- Infoworks® International, Inc. - https://infoworks.com -

What is a Risk?

what is a risk?The purpose of risk management is obviously to manage risks. But one of the most common failings in the risk management process is for the risk identification step to identify things that are not risks. If this early stage of the risk process fails, subsequent steps will be doomed, and risk management will not be effective. It is therefore essential to ensure that the risk identification process correctly identifies risks.

Many people are confused between risk and uncertainty. Risk is a type of uncertainty, and it’s important to define what qualifies an uncertainty as a risk. The key is that risk is defined in relation to objectives. The simplest definition of risk is “uncertainty that matters,” and it matters because it can affect one or more objectives. Risk does not exist in a vacuum, and we need to define what is “at risk,” i.e. what objectives would be affected if the risk occurred.

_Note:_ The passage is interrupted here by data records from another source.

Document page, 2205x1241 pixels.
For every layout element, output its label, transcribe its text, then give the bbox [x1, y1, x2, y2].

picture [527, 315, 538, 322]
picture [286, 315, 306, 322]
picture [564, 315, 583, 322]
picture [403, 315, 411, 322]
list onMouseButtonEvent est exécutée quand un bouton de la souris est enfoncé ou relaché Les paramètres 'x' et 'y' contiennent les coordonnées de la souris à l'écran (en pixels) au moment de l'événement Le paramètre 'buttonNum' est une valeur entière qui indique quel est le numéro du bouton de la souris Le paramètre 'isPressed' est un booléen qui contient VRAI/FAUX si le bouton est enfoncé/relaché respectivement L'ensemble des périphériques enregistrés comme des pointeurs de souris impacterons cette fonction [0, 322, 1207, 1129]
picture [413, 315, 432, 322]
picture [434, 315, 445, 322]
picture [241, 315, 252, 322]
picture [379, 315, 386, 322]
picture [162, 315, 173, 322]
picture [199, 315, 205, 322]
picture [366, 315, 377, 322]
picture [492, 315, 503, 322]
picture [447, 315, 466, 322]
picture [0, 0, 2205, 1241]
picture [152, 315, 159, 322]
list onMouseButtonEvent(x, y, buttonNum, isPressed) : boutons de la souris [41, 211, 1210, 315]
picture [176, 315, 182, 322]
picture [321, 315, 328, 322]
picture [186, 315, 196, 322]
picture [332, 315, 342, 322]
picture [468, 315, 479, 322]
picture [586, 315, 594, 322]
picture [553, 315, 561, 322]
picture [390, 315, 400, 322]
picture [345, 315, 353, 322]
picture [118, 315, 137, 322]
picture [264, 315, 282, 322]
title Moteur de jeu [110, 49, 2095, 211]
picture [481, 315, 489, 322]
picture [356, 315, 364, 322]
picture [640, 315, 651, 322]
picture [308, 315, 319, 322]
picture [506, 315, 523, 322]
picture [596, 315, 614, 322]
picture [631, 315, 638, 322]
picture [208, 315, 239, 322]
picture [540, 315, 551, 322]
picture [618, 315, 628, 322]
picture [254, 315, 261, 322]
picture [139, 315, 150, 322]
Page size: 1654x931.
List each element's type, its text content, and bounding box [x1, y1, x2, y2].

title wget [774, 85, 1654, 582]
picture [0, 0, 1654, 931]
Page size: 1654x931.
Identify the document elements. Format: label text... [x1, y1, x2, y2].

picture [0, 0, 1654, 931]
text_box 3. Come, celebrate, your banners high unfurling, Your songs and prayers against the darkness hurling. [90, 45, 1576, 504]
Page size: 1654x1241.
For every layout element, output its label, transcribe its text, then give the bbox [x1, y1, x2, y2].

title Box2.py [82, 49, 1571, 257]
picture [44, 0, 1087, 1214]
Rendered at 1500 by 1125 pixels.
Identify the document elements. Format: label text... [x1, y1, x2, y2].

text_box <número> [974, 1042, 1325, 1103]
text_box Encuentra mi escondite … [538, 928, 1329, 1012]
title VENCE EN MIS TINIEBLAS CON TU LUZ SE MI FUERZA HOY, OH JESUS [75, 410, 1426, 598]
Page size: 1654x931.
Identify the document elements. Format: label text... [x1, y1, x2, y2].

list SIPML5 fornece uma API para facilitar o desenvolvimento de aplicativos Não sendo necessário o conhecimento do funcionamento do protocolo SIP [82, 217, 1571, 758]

A more complete definition of risk would therefore be “an uncertainty that, if it occurs, could affect one or more objectives.” There are other uncertainties that are irrelevant in terms of objectives, and these should be excluded from the risk process. For example, if we are conducting an IT project in India, the uncertainty about whether it might be raining in London is irrelevant – who cares? But if our project involves redeveloping the Queen’s gardens at Buckingham Palace, the possibility of rain in London is not just an uncertainty – it matters. In one case the rain is merely an irrelevant uncertainty, but in the other it is a risk.


Linking risk with objectives makes it clear that every facet of life is risky. Everything we do aims to achieve objectives of some sort, including personal objectives (to be happy and healthy), project objectives (delivering on-time and within budget), and corporate business objectives (increasing profit and market share). Wherever objectives are defined, there will be risks to their successful achievement.

The link also helps us to identify risks at different levels, based on the hierarchy of objectives that exists in an organization. For example, strategic risks are uncertainties that could affect strategic objectives, technical risks might affect technical objectives, reputation risks would affect reputation, and so on.

One other question arises from the concept of risk as “uncertainty that could affect objectives” – what sort of effect might occur? There are uncertainties that, if they occur, would make it more difficult to achieve objectives (threats), and there are also uncertain events that, if they occur, would help us achieve our objectives (opportunities). When identifying risks, we need to look for uncertainties with upside as well as those with downside.

Effective risk management requires identification of real risks, which are “uncertainties that, if they occur, will have a positive or negative effect on one or more objectives.” Linking risks with objectives will ensure that the risk identification process focuses on uncertainties that matter, rather than being distracted and diverted by irrelevant uncertainties.


Another common challenge in the risk identification process is confusion between causes of risk, the risks themselves, and the effects of risks. The PMI® PMBoK® Guide (Sixth Edition) says that “A risk may have one or more causes and, if it occurs, one or more impacts.” In the simplest case, one cause leads to a single risk, which in turn could have just one effect. Reality, of course, is considerably more complex. How do causes, risks, and effects differ?

Including causes or effects in the list of identified risks obscures genuine risks, which may not receive the appropriate degree of attention they deserve. So how can we clearly separate risks from their causes and effects? One way is to use risk metalanguage (a formal description with required elements) to provide a three-part structured “risk statement” as follows:

“As a result of <definite cause>, <uncertain event> may occur, which would lead to <effect on objective(s)>.”

Examples include the following:

The use of risk metalanguage should ensure that risk identification actually identifies risks, distinct from causes or effects. Without this discipline, risk identification can produce a mixed list containing risks and non-risks, leading to confusion and distraction later in the risk process.

Risks must be identified if they are to be successfully managed. But risk is not the same as uncertainty, and risks must be separated from their causes and their effects. We must be clear about what we are trying to identify. Only then can we be sure that the risk management process is addressing those uncertainties that can affect our projects and businesses.